Kyle Chandler : Une série comme Catch-22 permet de nous moquer de nous-même, elle permet de regarder la situation dans laquelle nous nous trouvons et de rire de son ridicule plutôt que d’en pleurer. Si nous avions davantage de sens de l’humour, le cours de certains événements serait moins dramatique.
Christopher Abbott : La série nous rappelle également que l’histoire se répète parfois et qu’il faut être vigilant pour ne pas commettre les mêmes erreurs que dans le passé.
Quel type de recherches avez-vous fait pour ce film ? Avez-vous parlé à des pilotes de la seconde guerre mondiale ?
Christopher Abbott : Non, je n’ai pas pu rencontrer d’anciens pilotes de guerre. Mais grâce à Internet et Youtube, vous trouvez un grand nombre d’interviews et de reportages les concernant. Pendant le tournage, nous avions un certains nombres d’experts et spécialistes militaires ou de l’aviation pour nous éclairer sur telle ou telle question. Ils ont pu aussi guider nos gestes à bord des avions mis à notre disposition pendant le tournage. Rien que le fait de se retrouver à bord de ces machines de guerre, dans cette extrémité toute en verre, vous aide à vous mettre en condition. On se sent vulnérable avec un grand sentiment de claustrophobie.
Quel a été le plus gros défis sur le tournage ?
Christopher Abbott : Pour moi c’était de ne pas perdre le cours de l’évolution de mon personnage. Où il se trouve dans l’histoire par rapport à la scène que nous tournions. Nous avons filmé la série d’un seul bloc, comme un long métrage mais avec trois réalisateurs en même temps ! Un jour, je pouvais tourner une scène de l’épisode 1 le matin avec George Clooney puis une scène d’un autre épisode avec Grant l’après-midi et ainsi de suite… Il faut donc rester très concentré en permanence.
George Clooney : Je suis d’accord avec Chris [Abbott], tourner une série comme un long film de 10 heures n’est pas aisé. Ce fut un emploi du temps et une logistique sans dessus-dessous pour nous tous.
[à George Clooney] Est ce que les séries vous ont manqué depuis Urgences ?

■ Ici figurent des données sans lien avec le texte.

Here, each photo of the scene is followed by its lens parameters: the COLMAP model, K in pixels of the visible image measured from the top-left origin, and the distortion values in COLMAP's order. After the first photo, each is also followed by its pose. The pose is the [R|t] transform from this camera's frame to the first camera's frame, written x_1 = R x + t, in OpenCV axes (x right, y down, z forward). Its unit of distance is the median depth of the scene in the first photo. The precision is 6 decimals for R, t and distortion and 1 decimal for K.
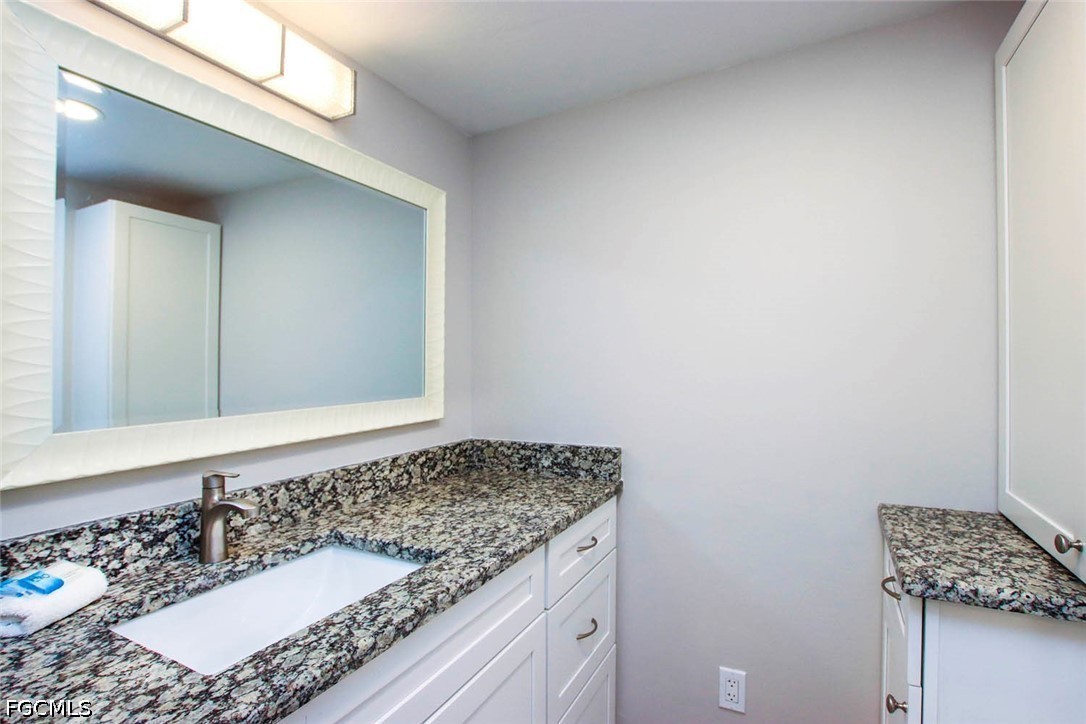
lens RADIAL K [[514.1, 0, 541.7], [0, 514.1, 366.8], [0, 0, 1]] dist [-0.027169, 0.004258]
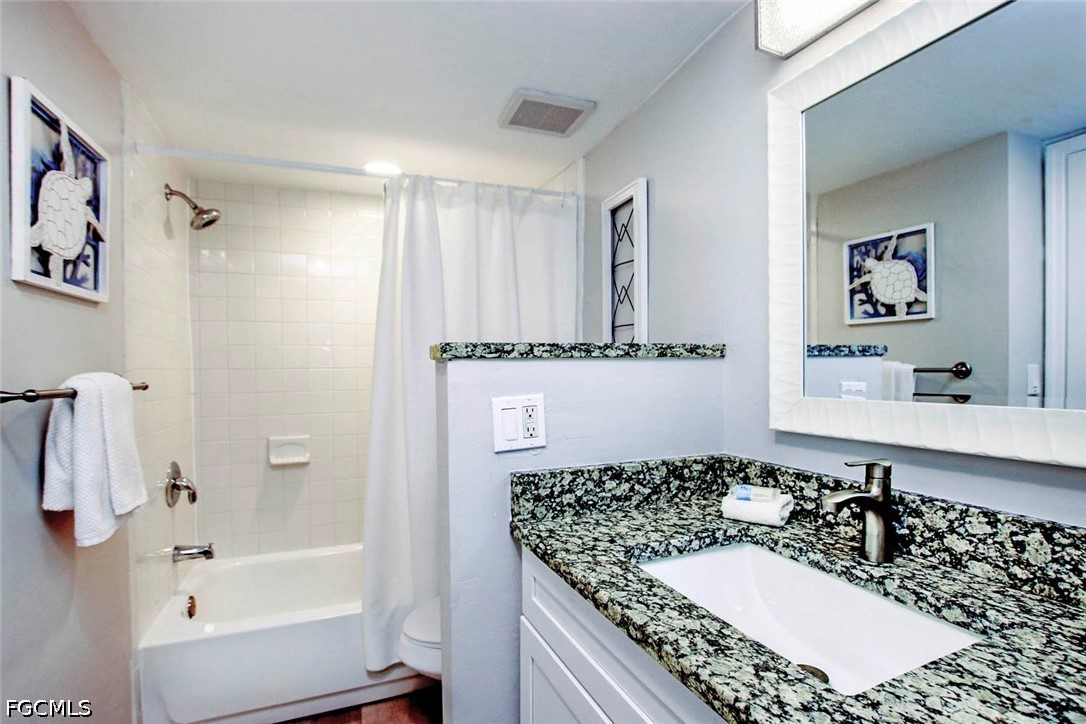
lens RADIAL K [[514.1, 0, 539.1], [0, 514.1, 362.1], [0, 0, 1]] dist [-0.027169, 0.004258]
pose [[-0.635861, 0.013310, -0.771689, 0.444110], [0.019031, 0.999818, 0.001563, 0.026681], [0.771569, -0.013692, -0.635998, 1.216541]]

George Clooney : Non, pas vraiment car ma société de production a toujours été impliqué sur les séries, comme Memphis Beat. Nous vivons une époque formidable pour les séries et je suis ravi de pouvoir monter des projets exceptionnels comme Catch-22.

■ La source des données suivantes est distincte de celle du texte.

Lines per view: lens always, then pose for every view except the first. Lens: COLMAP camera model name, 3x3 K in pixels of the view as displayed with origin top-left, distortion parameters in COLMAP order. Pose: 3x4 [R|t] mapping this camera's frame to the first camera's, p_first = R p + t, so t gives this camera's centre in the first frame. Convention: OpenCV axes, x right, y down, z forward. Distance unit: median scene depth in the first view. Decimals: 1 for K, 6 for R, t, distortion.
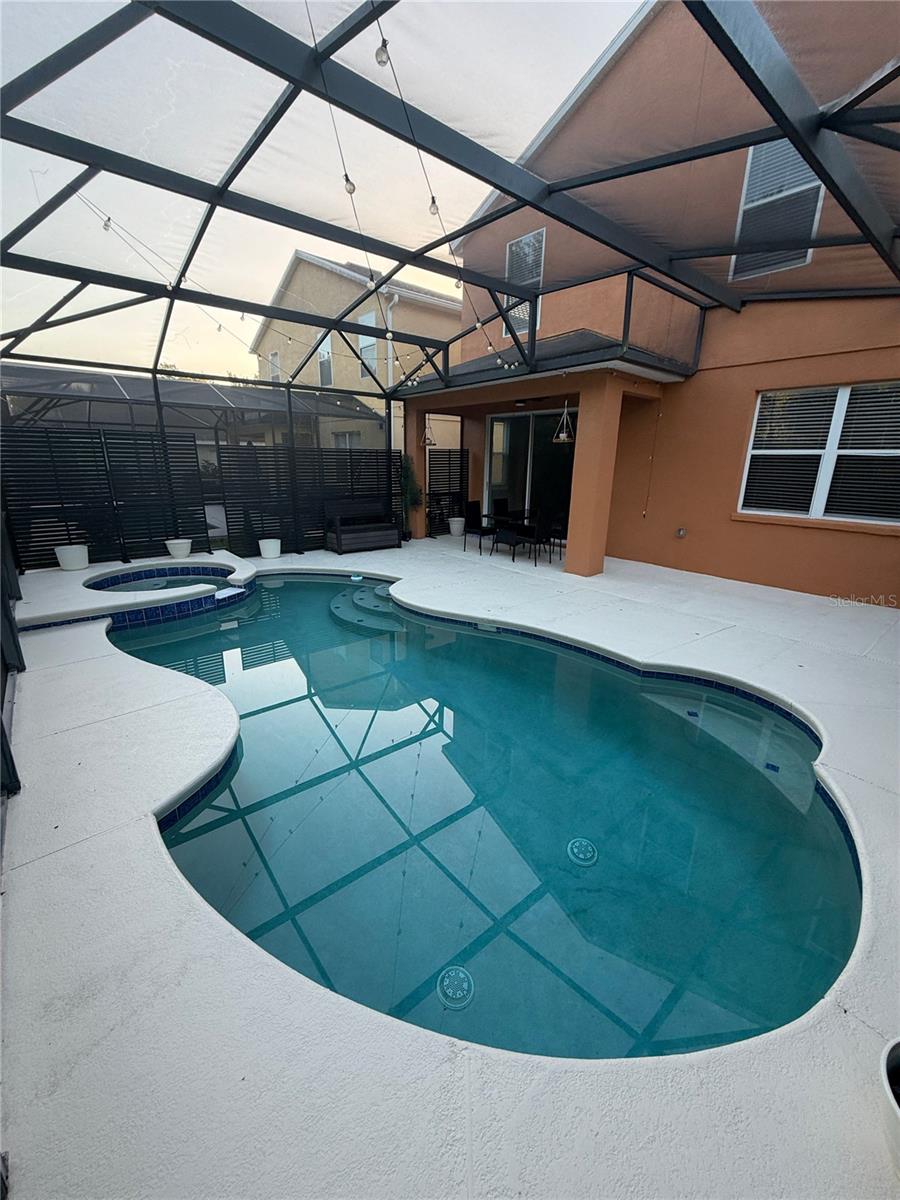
lens RADIAL K [[474.2, 0, 445.6], [0, 474.2, 593.3], [0, 0, 1]] dist [-0.001432, -0.000222]
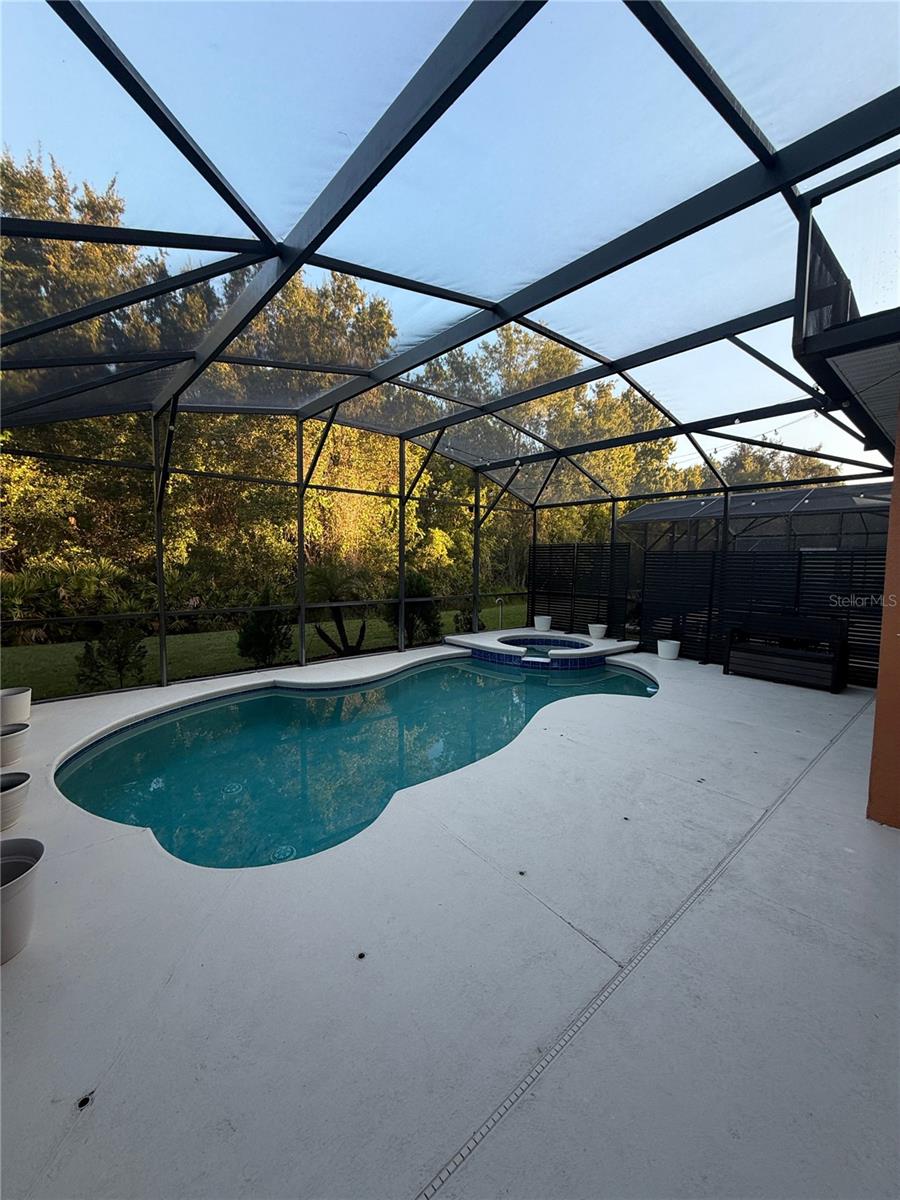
lens RADIAL K [[474.2, 0, 451.6], [0, 474.2, 601.9], [0, 0, 1]] dist [-0.001432, -0.000222]
pose [[0.033328, 0.074407, -0.996671, 0.752439], [-0.279938, 0.958004, 0.062159, -0.153145], [0.959439, 0.276935, 0.052757, 0.586428]]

Quel est votre point de vue sur les nouvelles plateformes comme Netflix, Hulu, Amazon Prime Vidéo...
George Clooney : Je leur dis un grand merci ! Grâce à eux, nous pouvons monter des films indépendants qui ne sont plus financés par les studios ou des séries comme Catch-22 dont le budget est peut-être trop lourd pour une chaîne classique de télévision. Regardez Roma, ce film n’aurait jamais pu exister sans Netflix ! C’est vraiment de plus en plus dur de financer « des petits films dramatiques » sans le soutien des grosses plateformes. Par exemple, un film comme Good Night and Good Luck qui a coûté 6 millions de dollars à produire mais 33 à distribuer et promouvoir, ne pourrait pas exister et ne serait pas rentable pour une sortie en salle. Donc ce serait un film comme Roma, soutenu par une plateforme comme Netflix. De toute façon, elles sont là pour rester et il s’en monte plusieurs nouvelles chaque année. Pour moi, c’est l’opportunité d’avoir de nouveaux partenaires et de continuer mon travail de cinéaste, d’acteur, de conteur d’histoires !
Catch-22 est diffusé les jeudi soirs sur Canal+.